I dropped my plans to go into nursing, but the memories of the people I met in that Nebraska nursing home have stayed with me for nearly three decades.
I remember the stroke victims. The woman who spent each day repeating “Mana, mana, mana.” The man who was able to say a handful of words clearly. All expletives.
Another woman reminded me of Edith from All in the Family. She would nervously apply red lipstick when her handsome husband visited. I remember how much I disliked him as he stood there with his arm around his girlfriend and urged his adolescent daughters to give their invalid mother a hug.
I remember the woman named Mary who said she’d never had cross words with her husband of fifty years. I wondered if she was being honest. I still wonder.
And there was the man who demanded our immediate attention, saying he was related to William Buckley, Jr. I was only eighteen. I had no idea who William Buckley, Jr., was. I asked the other nurses. They hadn’t heard of him either.
The residents of that Omaha nursing home fascinated me. I wanted to sit with these people. Talk to them. Find out their stories. Was Mary a saint, or was her husband just easy to get along with? Had the man who swore a blue streak been a swearer before his stroke? Did “Edith” really think her husband would be impressed with her red lipstick? Did it kill her spirit to see him with a mistress, both of them standing near her like they had done their good deed for the year?
Was Mr. Buckley really related to the Mr. Buckley, Jr.?
The first floor of that nursing home was busy, sometimes downright chaotic. There was never a moment to sit and simply be with the patients. There was little dignity in getting old. And something in me said this isn’t right.

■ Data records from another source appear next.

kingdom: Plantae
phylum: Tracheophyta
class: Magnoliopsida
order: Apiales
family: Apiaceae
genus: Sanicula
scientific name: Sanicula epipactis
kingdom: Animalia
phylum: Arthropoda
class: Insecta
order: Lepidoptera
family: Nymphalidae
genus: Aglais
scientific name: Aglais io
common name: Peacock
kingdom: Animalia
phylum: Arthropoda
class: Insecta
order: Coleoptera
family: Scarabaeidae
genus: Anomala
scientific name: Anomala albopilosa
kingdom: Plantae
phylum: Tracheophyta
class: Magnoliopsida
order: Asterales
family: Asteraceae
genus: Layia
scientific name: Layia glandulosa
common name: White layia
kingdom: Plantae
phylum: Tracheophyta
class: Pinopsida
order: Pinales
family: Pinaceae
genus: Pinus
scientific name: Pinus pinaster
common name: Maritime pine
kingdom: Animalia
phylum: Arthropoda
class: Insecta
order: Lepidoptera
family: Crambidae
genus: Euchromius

I remember one day in particular. Three patients had to be bathed before the evening meal. I gently washed a frail woman, the second of the three patients on my list. I did all the talking while she simply submitted to the process. She weighed almost nothing. I could lift her from the wheelchair to the bath chair and back again by myself. She looked at me quietly as I dressed her, putting on her gown and robe and slippers. If I hurried, I would get the last patient bathed before the floor nurse announced that the kitchen was open.
I wheeled the woman to her room and collected my final patient. A few moments later, the head nurse entered the shower room. She asked me if Lydia had seemed okay when I bathed her. “She was quiet, but nothing unusual. Why?”
The nurse told me that Lydia was dead. I was the last person who had touched her body, bathed her, spoken to her.
And I didn’t know anything about her, except her name.
In that moment, I knew that the elderly deserve more than the hurried care our society gives them. We are so advanced. And yet, we often forget the dignity of the human person.
The man in prison.
The cast-off wife with her lipstick-smile.
The one who spends all day saying mana, mana, mana or a string of profanity. The one who thinks about her deceased husband all day, every day.
I have decided that I want to go to a Catholic nursing home when I’m old. I want to spend my final hours and minutes in a place where I can go to Mass, where a nurse can wheel me into an Adoration Chapel, where I will be surrounded by rosaries and crucifixes and images of Our Lady. I want to pass from here to there with the faith and the faithful all around me.
As Catholics, we believe in the dignity of the human person. I plan to spend my final days in a place where the caretakers know that I am made in the image and likeness of God. And maybe, I will share a few words with a young nurse’s aide, and perhaps she will remember me with a smile.